### [DIRECTIVE]
Return every line of text in the material below without any alteration, omitting the pictures.

### [INFORMATION SHOWN]
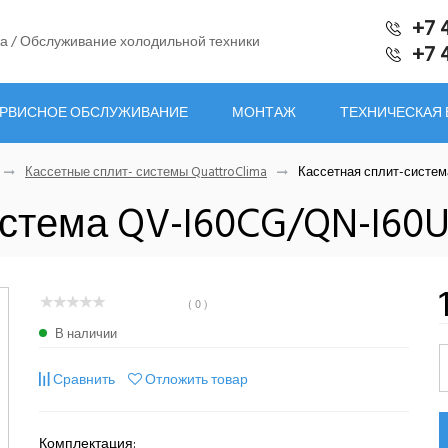
+7 
а / Обслуживание холодильной техники
+7 
РВИСНОЕ ОБСЛУЖИВАНИЕ
МОНТАЖ
ТЕХНИЧЕСКАЯ
Кассетные сплит- системы QuattroClima
Кассетная сплит-систем
истема QV-I60CG/QN-I60
( 0 )
В наличии
Сравнить
Отложить товар
Комплектация:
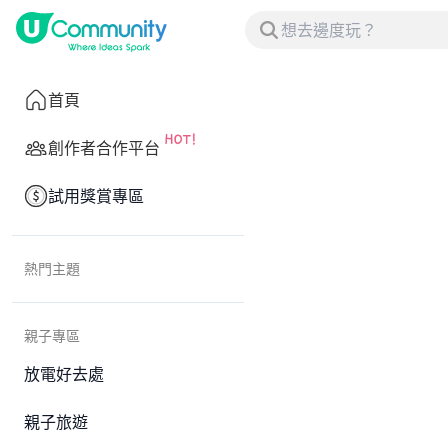
首頁
創作者合作平台
試用獎賞專區
熱門主題
親子專區
放電好去處
親子旅遊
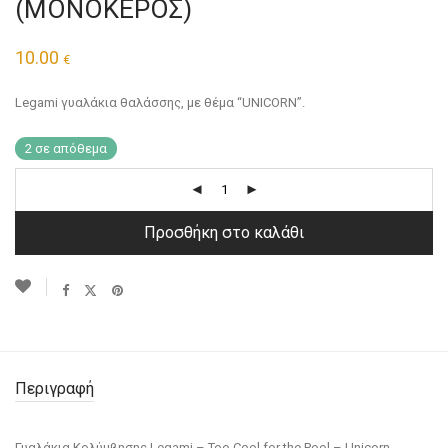
(ΜΟΝΟΚΕΡΟΣ)
10.00
€
Legami γυαλάκια θαλάσσης, με θέμα “UNICORN”.
2 σε απόθεμα
Προσθήκη στο καλάθι
Περιγραφή
Γυαλάκια Κολύμβησης Legami – Too Cool for the Pool – Unicorn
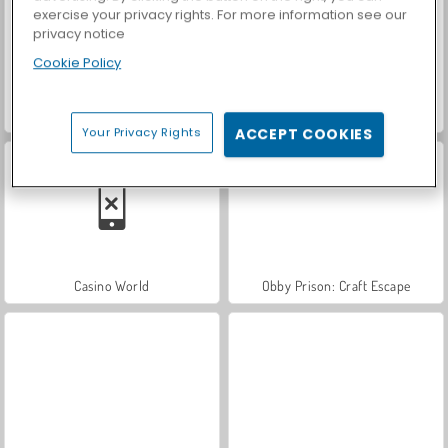
exercise your privacy rights. For more information see our
privacy notice
Cookie Policy
Royal Story
Let's Fish!
Your Privacy Rights
ACCEPT COOKIES
Casino World
Obby Prison: Craft Escape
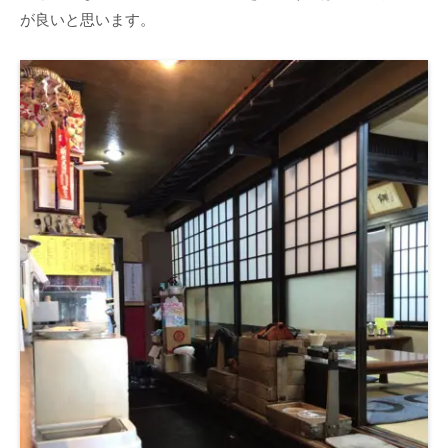
が良いと思います。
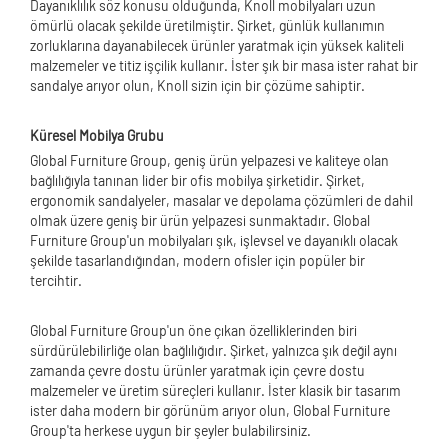
Dayanıklılık söz konusu olduğunda, Knoll mobilyaları uzun
ömürlü olacak şekilde üretilmiştir. Şirket, günlük kullanımın
zorluklarına dayanabilecek ürünler yaratmak için yüksek kaliteli
malzemeler ve titiz işçilik kullanır. İster şık bir masa ister rahat bir
sandalye arıyor olun, Knoll sizin için bir çözüme sahiptir.
Küresel Mobilya Grubu
Global Furniture Group, geniş ürün yelpazesi ve kaliteye olan
bağlılığıyla tanınan lider bir ofis mobilya şirketidir. Şirket,
ergonomik sandalyeler, masalar ve depolama çözümleri de dahil
olmak üzere geniş bir ürün yelpazesi sunmaktadır. Global
Furniture Group'un mobilyaları şık, işlevsel ve dayanıklı olacak
şekilde tasarlandığından, modern ofisler için popüler bir
tercihtir.
Global Furniture Group'un öne çıkan özelliklerinden biri
sürdürülebilirliğe olan bağlılığıdır. Şirket, yalnızca şık değil aynı
zamanda çevre dostu ürünler yaratmak için çevre dostu
malzemeler ve üretim süreçleri kullanır. İster klasik bir tasarım
ister daha modern bir görünüm arıyor olun, Global Furniture
Group'ta herkese uygun bir şeyler bulabilirsiniz.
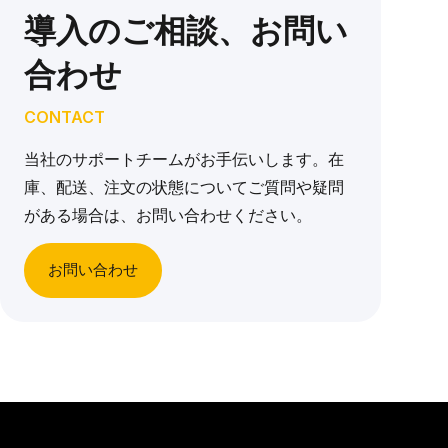
導入のご相談、お問い
合わせ
CONTACT
当社のサポートチームがお手伝いします。在
庫、配送、注文の状態についてご質問や疑問
がある場合は、お問い合わせください。
お問い合わせ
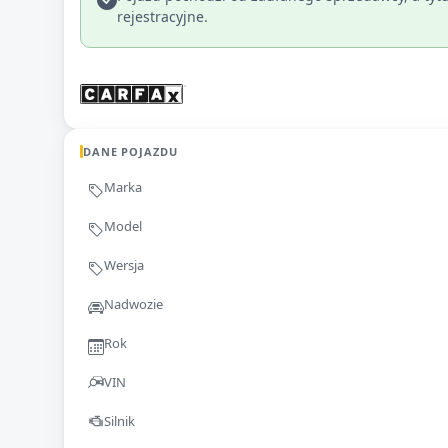
rejestracyjne.
DANE POJAZDU
Marka
Model
Wersja
Nadwozie
Rok
VIN
Silnik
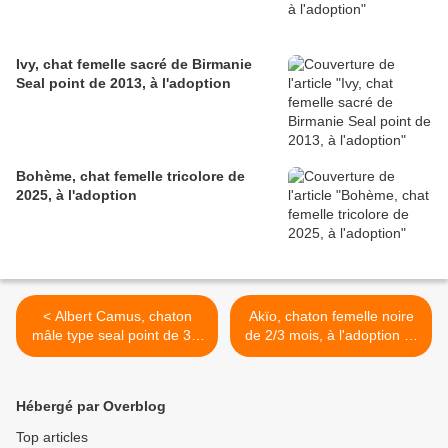
Ivy, chat femelle sacré de Birmanie
Seal point de 2013, à l'adoption
Bohème, chat femelle tricolore de
2025, à l'adoption
< Albert Camus, chaton
Akïo, chaton femelle noire
mâle type seal point de 3/4
de 2/3 mois, à l'adoption ->
mois, à l'adoption -> adopté
adoptée avec Anaé >
Hébergé par Overblog
Top articles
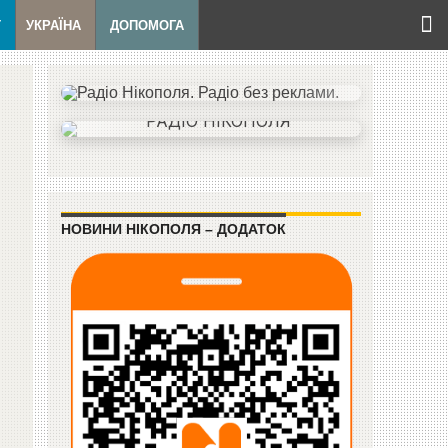
Т
УКРАЇНА
ДОПОМОГА
НОВИНИ НІКОПОЛЯ – ДОДАТОК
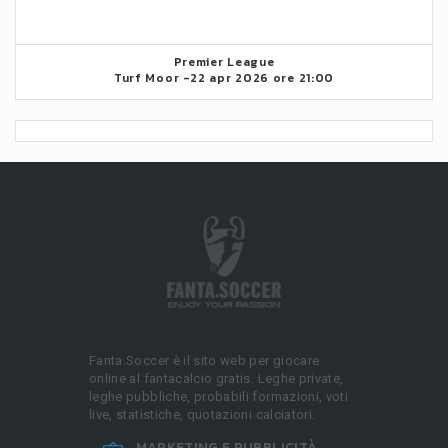
Premier League
Turf Moor -
22 apr 2026 ore 21:00
Fanta.Soccer è il sito web per giocare
online al fantacalcio gratis. Leghe private,
leghe pubbliche, probabili formazioni, voti
live, statistiche, quotazioni calciatori.
MARKETING E PUBBLICITÀ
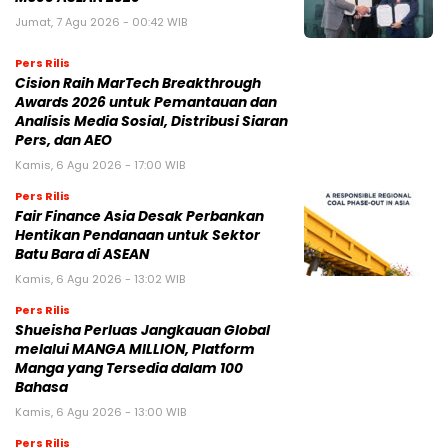
Jumat, 7 Agu 2026 - 00:42 WIB
Pers Rilis
Cision Raih MarTech Breakthrough
Awards 2026 untuk Pemantauan dan
Analisis Media Sosial, Distribusi Siaran
Pers, dan AEO
Kamis, 6 Agu 2026 - 17:00 WIB
Pers Rilis
Fair Finance Asia Desak Perbankan
Hentikan Pendanaan untuk Sektor
Batu Bara di ASEAN
Kamis, 6 Agu 2026 - 13:02 WIB
Pers Rilis
Shueisha Perluas Jangkauan Global
melalui MANGA MILLION, Platform
Manga yang Tersedia dalam 100
Bahasa
Kamis, 6 Agu 2026 - 13:00 WIB
Pers Rilis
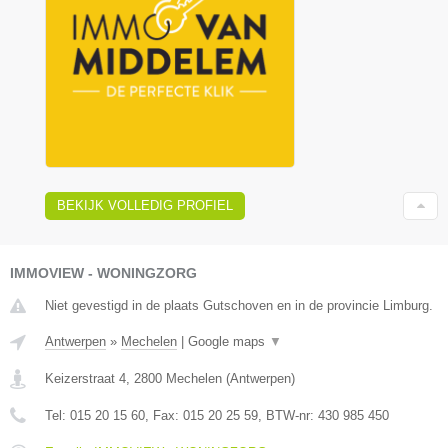
BEKIJK VOLLEDIG PROFIEL
IMMOVIEW - WONINGZORG
Niet gevestigd in de plaats Gutschoven en in de provincie Limburg.
Antwerpen
»
Mechelen
|
Google maps
▼
Keizerstraat 4
,
2800
Mechelen
(
Antwerpen
)
Tel:
015 20 15 60
, Fax:
015 20 25 59
, BTW-nr:
430 985 450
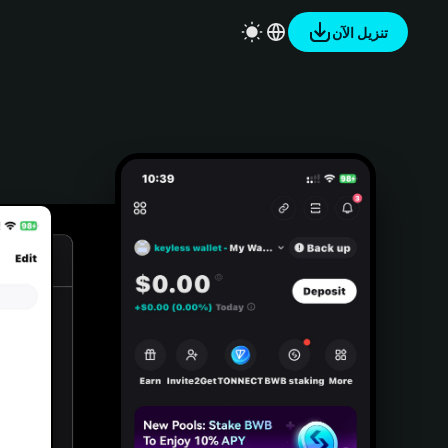
تنزيل الآن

### [COMPLETED EXERCISE]
+7 
а / Обслуживание холодильной техники
+7 
РВИСНОЕ ОБСЛУЖИВАНИЕ
МОНТАЖ
ТЕХНИЧЕСКАЯ
Кассетные сплит- системы QuattroClima
Кассетная сплит-систем
истема QV-I60CG/QN-I60
( 0 )
В наличии
Сравнить
Отложить товар
Комплектация:
首頁
創作者合作平台
試用獎賞專區
熱門主題
親子專區
放電好去處
親子旅遊
(ΜΟΝΟΚΕΡΟΣ)
10.00
€
Legami γυαλάκια θαλάσσης, με θέμα “UNICORN”.
2 σε απόθεμα
Προσθήκη στο καλάθι
Περιγραφή
Γυαλάκια Κολύμβησης Legami – Too Cool for the Pool – Unicorn
exercise your privacy rights. For more information see our
privacy notice
Cookie Policy
Royal Story
Let's Fish!
Your Privacy Rights
ACCEPT COOKIES
Casino World
Obby Prison: Craft Escape
が良いと思います。
Dayanıklılık söz konusu olduğunda, Knoll mobilyaları uzun
ömürlü olacak şekilde üretilmiştir. Şirket, günlük kullanımın
zorluklarına dayanabilecek ürünler yaratmak için yüksek kaliteli
malzemeler ve titiz işçilik kullanır. İster şık bir masa ister rahat bir
sandalye arıyor olun, Knoll sizin için bir çözüme sahiptir.
Küresel Mobilya Grubu
Global Furniture Group, geniş ürün yelpazesi ve kaliteye olan
bağlılığıyla tanınan lider bir ofis mobilya şirketidir. Şirket,
ergonomik sandalyeler, masalar ve depolama çözümleri de dahil
olmak üzere geniş bir ürün yelpazesi sunmaktadır. Global
Furniture Group'un mobilyaları şık, işlevsel ve dayanıklı olacak
şekilde tasarlandığından, modern ofisler için popüler bir
tercihtir.
Global Furniture Group'un öne çıkan özelliklerinden biri
sürdürülebilirliğe olan bağlılığıdır. Şirket, yalnızca şık değil aynı
zamanda çevre dostu ürünler yaratmak için çevre dostu
malzemeler ve üretim süreçleri kullanır. İster klasik bir tasarım
ister daha modern bir görünüm arıyor olun, Global Furniture
Group'ta herkese uygun bir şeyler bulabilirsiniz.
導入のご相談、お問い
合わせ
CONTACT
当社のサポートチームがお手伝いします。在
庫、配送、注文の状態についてご質問や疑問
がある場合は、お問い合わせください。
お問い合わせ
rejestracyjne.
DANE POJAZDU
Marka
Model
Wersja
Nadwozie
Rok
VIN
Silnik
Ivy, chat femelle sacré de Birmanie
Seal point de 2013, à l'adoption
Bohème, chat femelle tricolore de
2025, à l'adoption
< Albert Camus, chaton
Akïo, chaton femelle noire
mâle type seal point de 3/4
de 2/3 mois, à l'adoption ->
mois, à l'adoption -> adopté
adoptée avec Anaé >
Hébergé par Overblog
Top articles
Т
УКРАЇНА
ДОПОМОГА
НОВИНИ НІКОПОЛЯ – ДОДАТОК
Premier League
Turf Moor -
22 apr 2026 ore 21:00
Fanta.Soccer è il sito web per giocare
online al fantacalcio gratis. Leghe private,
leghe pubbliche, probabili formazioni, voti
live, statistiche, quotazioni calciatori.
MARKETING E PUBBLICITÀ
Jumat, 7 Agu 2026 - 00:42 WIB
Pers Rilis
Cision Raih MarTech Breakthrough
Awards 2026 untuk Pemantauan dan
Analisis Media Sosial, Distribusi Siaran
Pers, dan AEO
Kamis, 6 Agu 2026 - 17:00 WIB
Pers Rilis
Fair Finance Asia Desak Perbankan
Hentikan Pendanaan untuk Sektor
Batu Bara di ASEAN
Kamis, 6 Agu 2026 - 13:02 WIB
Pers Rilis
Shueisha Perluas Jangkauan Global
melalui MANGA MILLION, Platform
Manga yang Tersedia dalam 100
Bahasa
Kamis, 6 Agu 2026 - 13:00 WIB
Pers Rilis
BEKIJK VOLLEDIG PROFIEL
IMMOVIEW - WONINGZORG
Niet gevestigd in de plaats Gutschoven en in de provincie Limburg.
Antwerpen
»
Mechelen
|
Google maps
▼
Keizerstraat 4
,
2800
Mechelen
(
Antwerpen
)
Tel:
015 20 15 60
, Fax:
015 20 25 59
, BTW-nr:
430 985 450
تنزيل الآن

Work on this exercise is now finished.